カラクリ株式会社は「新人に教えるように、AIに教える」というコンセプトのもと、この課題に取り組みました。Google社の大規模言語モデル「Gemini」と、Qwen2.5-VLをベースにGENIAC第3期で独自開発した国産視覚言語モデル「KARAKURI VL2」を組み合わせた構成により、動画を撮るだけで業務自動化を開始できるアプリケーションの開発に至っています。
3ステップで完結する業務自動化の仕組み
本アプリケーションによる業務自動化は、3ステップで完結する設計です。現場担当者が通常の業務操作を画面録画しながら口頭で説明するだけで、以降の工程はAIが自動的に処理します。具体的な流れは以下の通りです。
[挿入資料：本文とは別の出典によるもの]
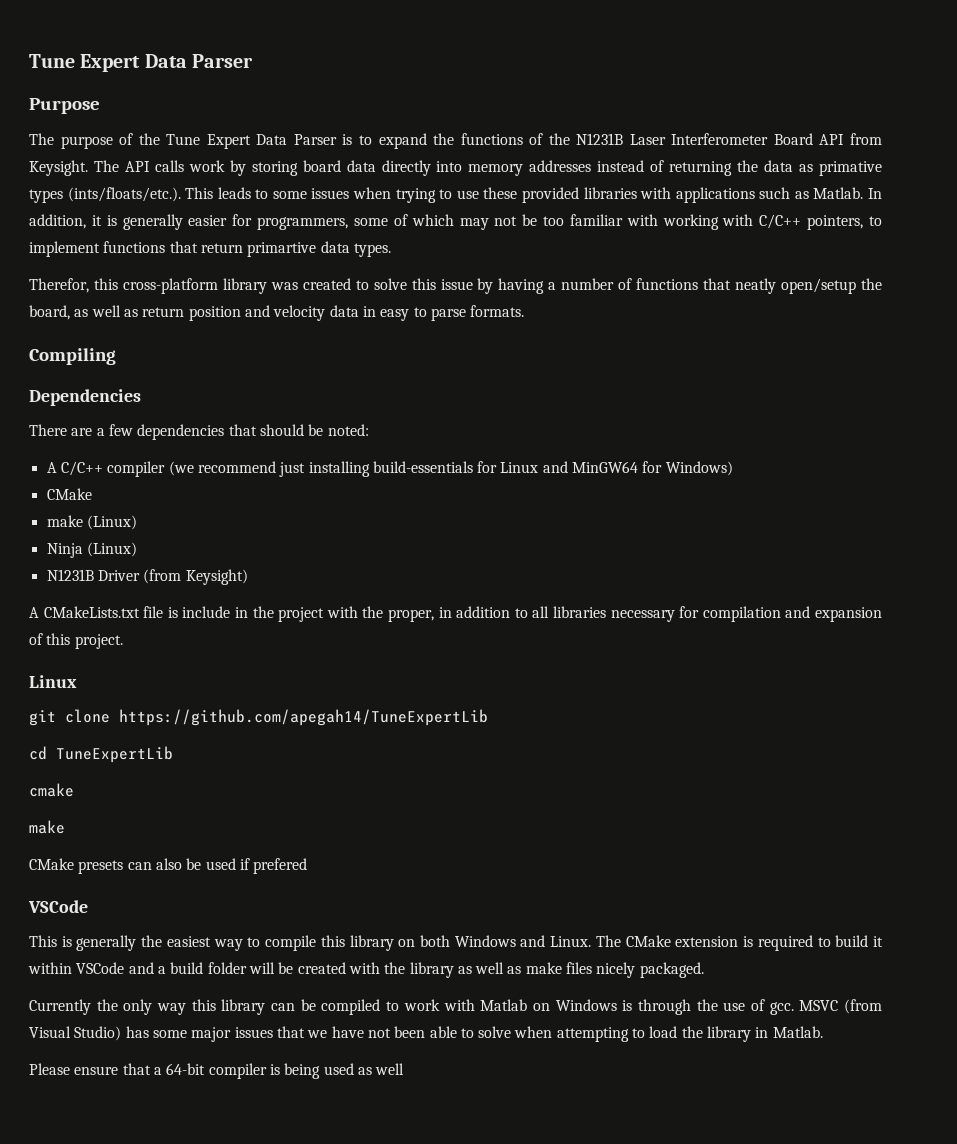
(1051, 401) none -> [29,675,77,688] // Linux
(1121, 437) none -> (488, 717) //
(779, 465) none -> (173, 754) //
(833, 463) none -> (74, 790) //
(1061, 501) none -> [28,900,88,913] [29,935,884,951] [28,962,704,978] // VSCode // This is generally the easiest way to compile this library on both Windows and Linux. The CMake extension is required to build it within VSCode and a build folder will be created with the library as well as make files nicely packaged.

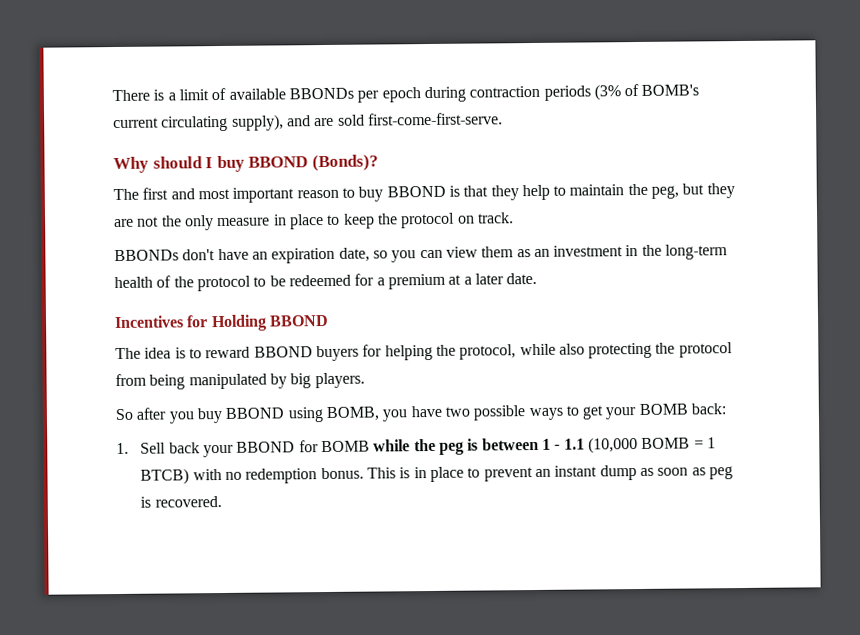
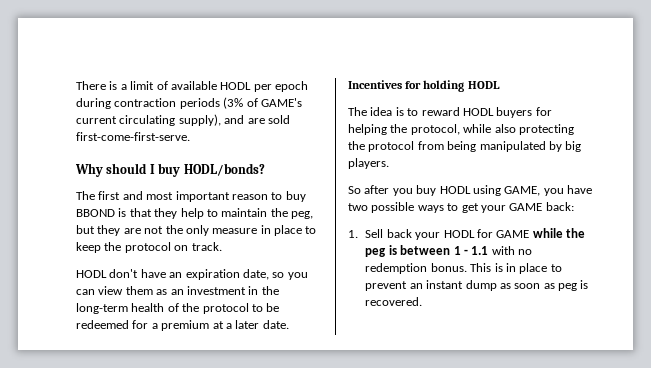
[288,87,354,100] BBONDs -> [220,82,252,90] HODL
[641,84,700,96] BOMB's -> [260,98,302,107] GAME's
[248,154,379,172] BBOND (Bonds)? -> [183,163,265,176] HODL/bonds?
[114,249,179,262] BBONDs -> [76,270,107,278] HODL
[210,314,329,332] Holding BBOND -> [423,80,500,92] holding HODL
[253,346,313,358] BBOND -> [462,108,494,116] HODL
[225,406,379,423] BBOND using BOMB, -> [439,185,541,196] HODL using GAME,
[638,403,688,415] BOMB -> [509,203,543,211] GAME
[236,440,371,453] BBOND for BOMB -> [443,229,530,238] HODL for GAME
[587,437,716,454] [140,468,190,485] (10,000 BOMB = 1 BTCB) -> (489, 250) none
- ステップ1:自動化したい業務を画面録画しながら口頭で操作説明
- ステップ2:Google社「Gemini」が動画を解析し操作手順書を自動生成
- ステップ3:「KARAKURI VL2」が手順書に基づきPC画面を認識して自律実行
業務動画の撮影とアップロードを含む初期設定の所要時間は約15分です。株式会社TENTIALとの実証実験では、カスタマーサポートにおける「お問い合わせの振り分け作業」を対象に検証を行い、年間約200時間の業務削減効果が確認されました。
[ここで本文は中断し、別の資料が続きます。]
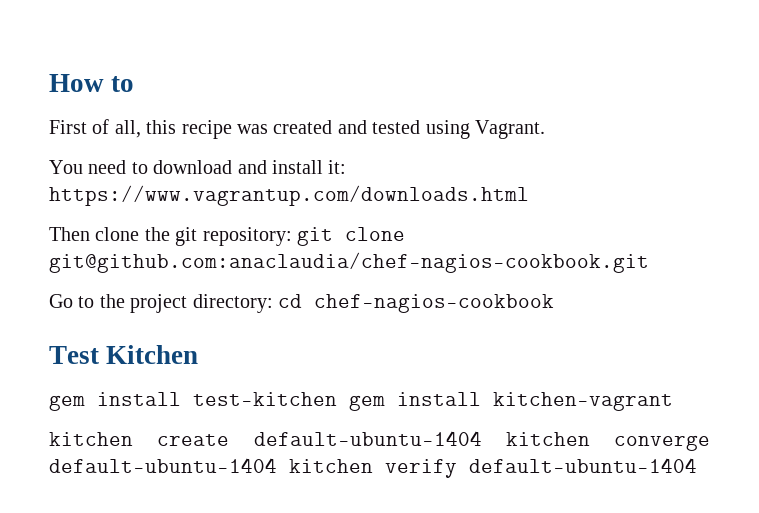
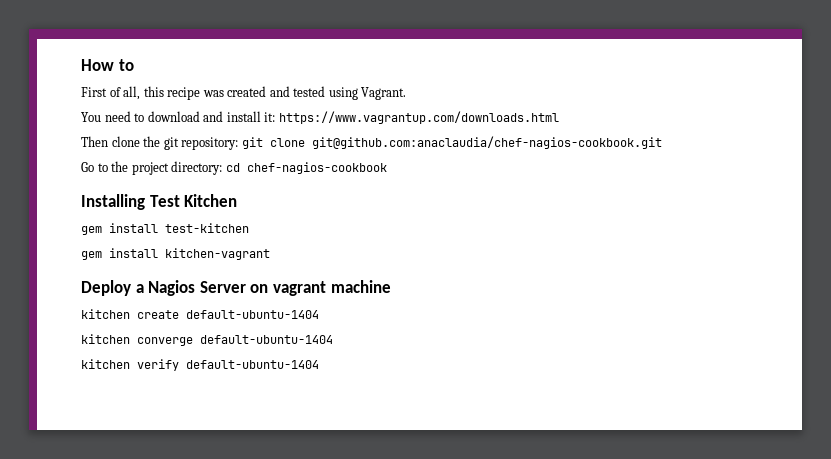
(554, 303) none -> [81,194,145,210] Installing
(337, 399) none -> (249, 228) //
(673, 401) none -> [81,280,391,296] // Deploy a Nagios Server on vagrant machine
(482, 438) none -> (319, 314) //
(277, 465) none -> (333, 339) //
国産視覚言語モデル「KARAKURI VL2」の技術概要
「KARAKURI VL2」は、経済産業省GENIAC第3期の採択を受けてカラクリ株式会社が開発した国産視覚言語モデルです。8B(80億)パラメータの軽量設計により、ローカル環境での動作が可能な点が特徴として挙げられます。
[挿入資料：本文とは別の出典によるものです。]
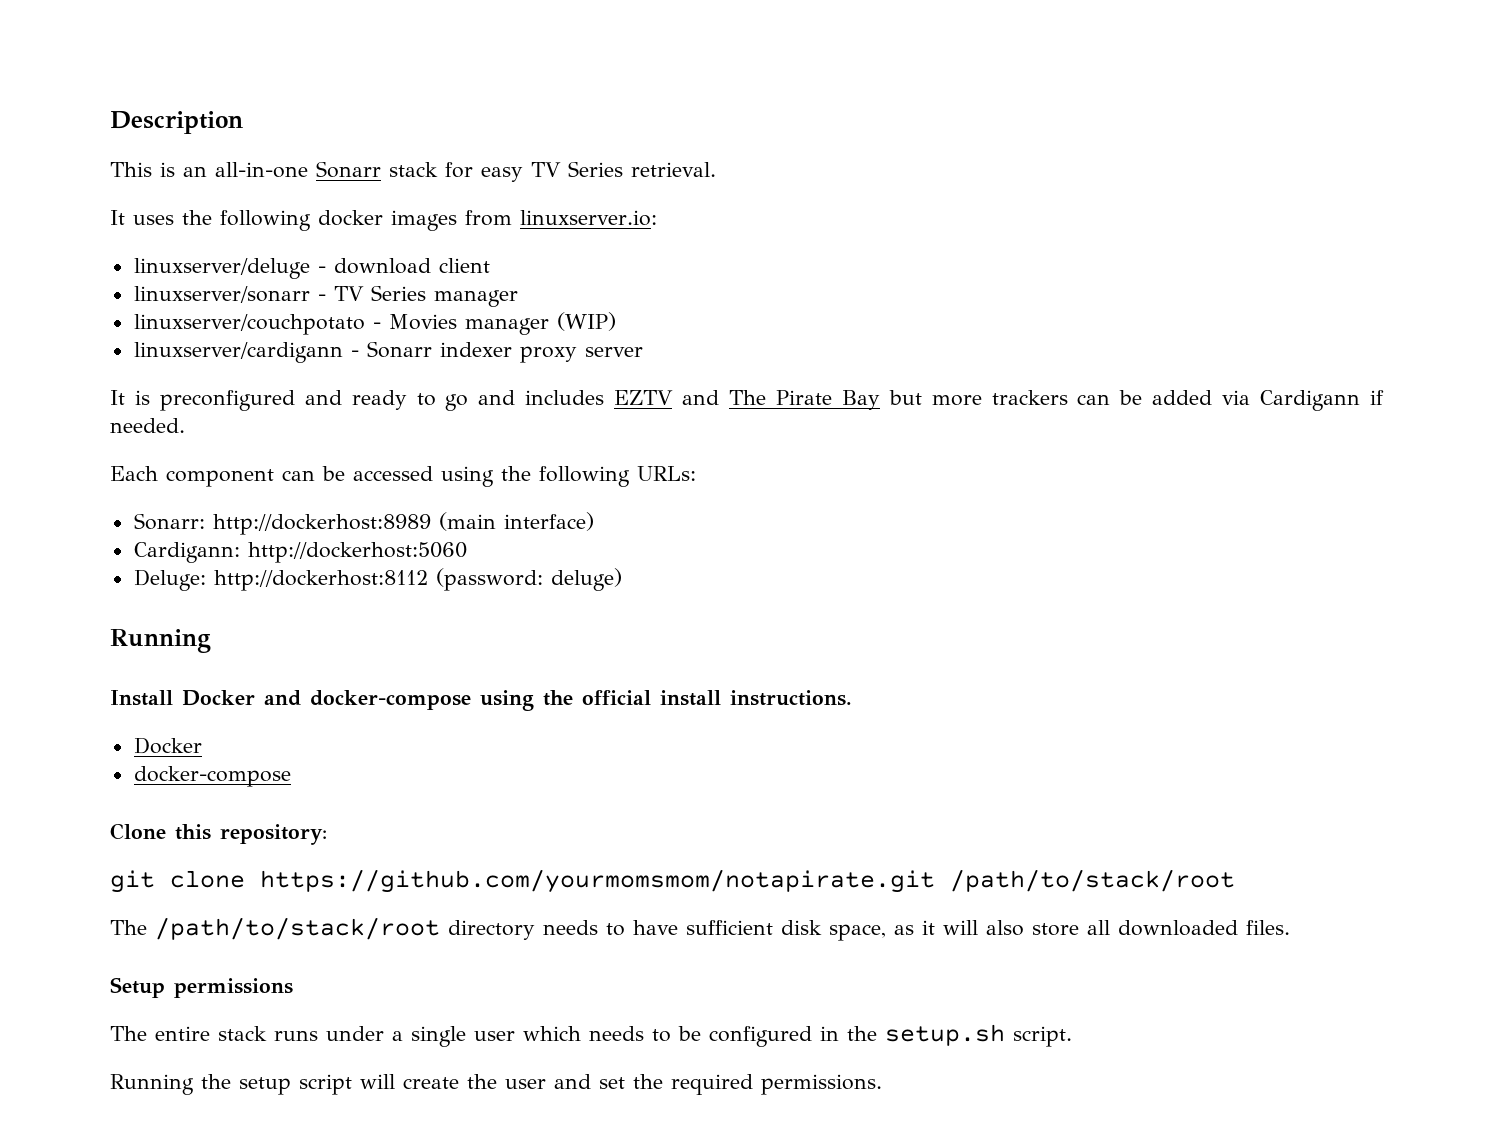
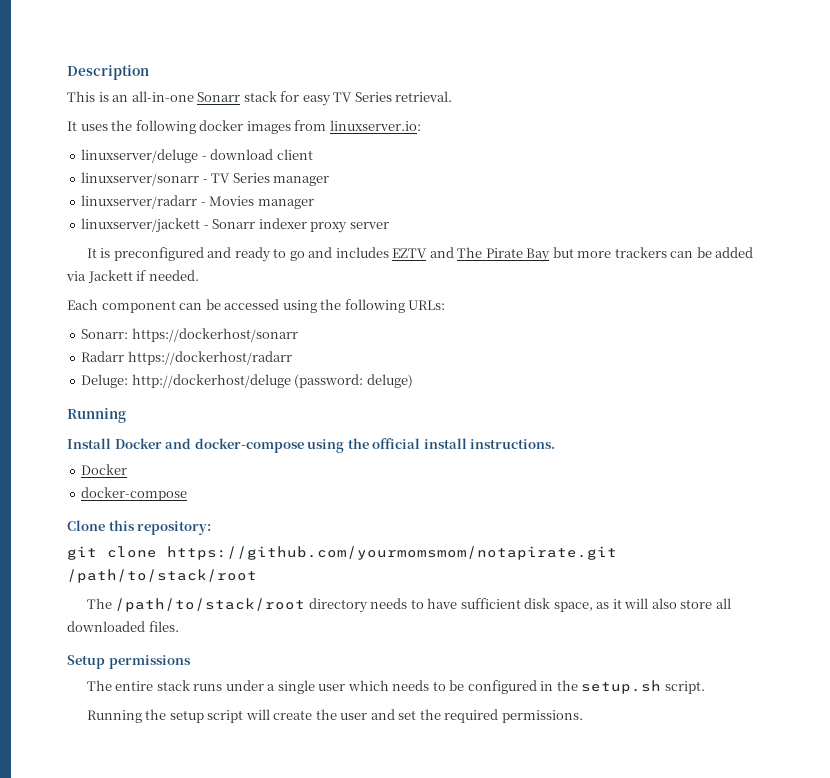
[133,314,365,335] linuxserver/couchpotato -> [81,195,198,209] linuxserver/radarr
[556,312,616,331] [133,342,343,363] (WIP) // linuxserver/cardigann -> [81,218,201,233] // linuxserver/jackett
[1260,390,1361,411] Cardigann -> [87,270,133,283] Jackett
[212,512,594,535] [133,542,467,563] http://dockerhost:8989 (main interface) // Cardigann: http://dockerhost:5060 -> [131,328,298,342] [81,351,292,365] https://dockerhost/sonarr // Radarr https://dockerhost/radarr
[213,570,428,591] http://dockerhost:8112 -> [131,374,291,388] http://dockerhost/deluge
PC画面を認識して操作を自律的に実行する能力を持ち、機密データを外部に送信せずに運用できるため、セキュリティ要件の厳しい環境にも対応しています。アプリケーション全体はカラクリ株式会社が、ソリューション設計や開発、UI構築を担い、各工程に最適なAI技術を組み合わせたアーキテクチャで構成されています。
カラクリ株式会社のAIアプリケーション概要
| 項目 | 詳細 |
|---|---|
| 開発元 | カラクリ株式会社 |
| アプリケーション種別 | PC業務自動化AIアプリケーション |
| 初期設定時間 | 約15分(動画撮影・アップロード含む) |
| 実証実験先 | 株式会社TENTIAL(カスタマーサポート現場) |
| 削減効果 | 年間約200時間 |
| 搭載モデル | Google社「Gemini」・国産視覚言語モデル「KARAKURI VL2」 |
| KARAKURI VL2パラメータ数 | 8B(80億) |
| 開発支援 | 経済産業省GENIAC第3期 |
| 所在地 | 東京都中央区 |
| 設立 | 2016年10月3日 |
| 代表者 | 代表取締役CEO小田 志門氏 |
| URL | https://about.karakuri.ai/ |
trends編集部の一言
約15分の初期設定だけで年間約200時間の業務削減が確認されたという数字は、投資対効果の観点から業界を問わず注目を集める水準です。マーケティング業界の文脈に置き換えると、MA運用やCRM操作など定型的なPC業務の自動化はエンジニア依存が前提とされてきた領域であり、「動画を撮るだけ」で現場主導の自動化を実現する設計は、業界全体における自動化の参入障壁を根本から問い直す動きと読み取れます。
8B(80億)パラメータの軽量モデルでローカル動作・外部送信なしという構成は、機密性の高いデータを扱うBtoBマーケや金融・医療系の業務現場において、生成AI導入時の検討対象になり得る可能性があります。「人に教えるようにAIに教える」というアプローチが対象領域をカスタマーサポートから複数業務へ拡大していく方向性は、マーケティング業界における業務自動化の設計思想にも影響を与える動向として示唆を含むのではないでしょうか。